What a lesson in service for a group of young people already committed and used to serving others — helping to maintain a cemetery where veterans are buried.

The JROTC cadets from Viera High School spent a recent Saturday morning cleaning, cutting bushes and making sure the cemetery was in good order.

The cadets, along with others — the American Legion Post 191, Leonard Ross and other community leaders and groups — joined in the work at the J. N. Tucker Memorial Shady Oaks Cemetery.

There are about 35 veterans buried in the cemetery that was established in the early 1900s.

I know there might be many other who participated in this most recent cleanup and maintenance of the cemetery and some before, but I wanted to tell you specifically about these Junior Reserve Officer Training cadets from Viera High School.

They deserve your recognition because not many would want to give up a day off from school to work in a cemetery. They could be out doing something else with their Saturday.

“They love doing it,” said retired Army Lt. Col. Tim Thomas, the senior JROTC instructor. “They are making these cemeteries aesthetically better to honor the veterans buried there.”
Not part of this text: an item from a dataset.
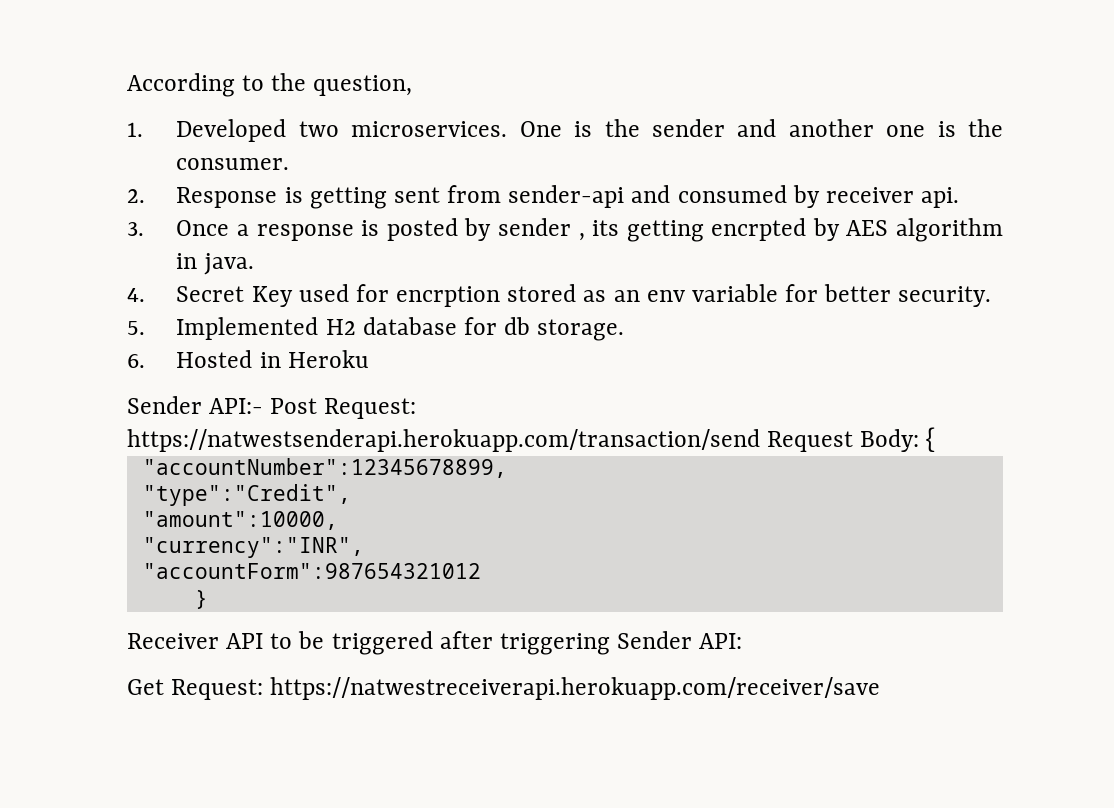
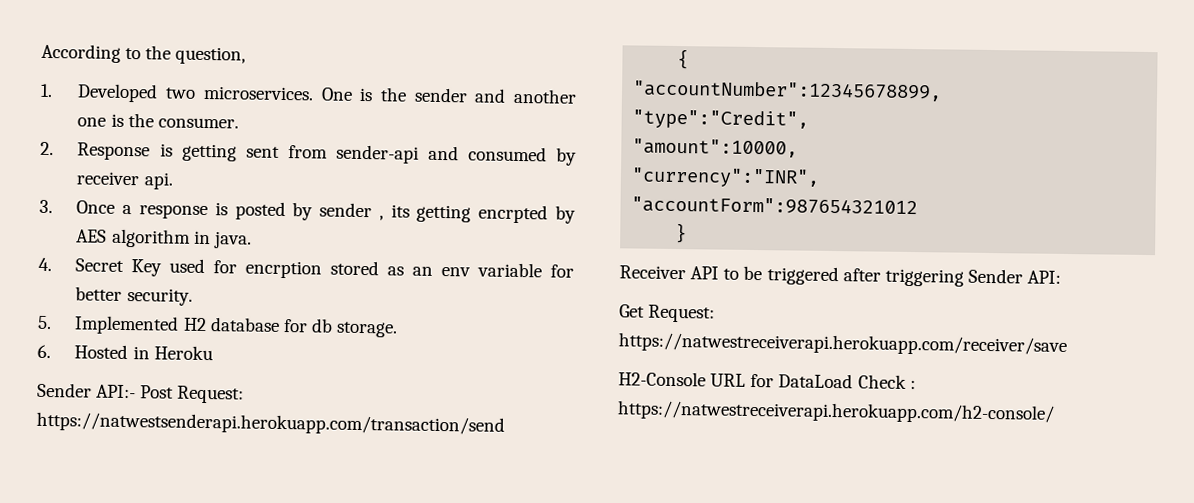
[767,429,920,452] Request Body: -> (505, 423) //
(881, 688) none -> [618,371,916,390] [617,400,1055,424] // H2-Console URL for DataLoad Check : https://natwestreceiverapi.herokuapp.com/h2-console/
Thomas said it is the type of work that builds intangible values that we look for in leaders — empathy and compassion.

If you travel on U.S. 1 south of Post Road, you have passed the cemetery that once was in bad shape with overgrown weeds and growing neglect.

After the condition of the cemetery was brought to the attention of former San Diego Chargers fullback, Bruce Rothschild, the sprucing up began. Rothschild established Veteran Cemetery Restoration to take care of Shady Oaks and J. S. Stone Memorial Cemetery in Melbourne, both over 100 years old. He said that through the years he has learned a lot about the history of some of the people buried there.

About 85 people, including the cadets, showed up to the workday at Shady Oaks Cemetery.

“We had some wonderful volunteers,” Rothschild said. “We really like to engage the younger crowd. I like to tell them the history.”

Shady Oaks was established by African American settlers in the early 1900s. Stone also was established by African American pioneers in the early 1900s.

Veterans Cemetery Restorations, a nonprofit organization created to maintain the two cemeteries, conducts periodic cleanups and maintenance of the gravesites.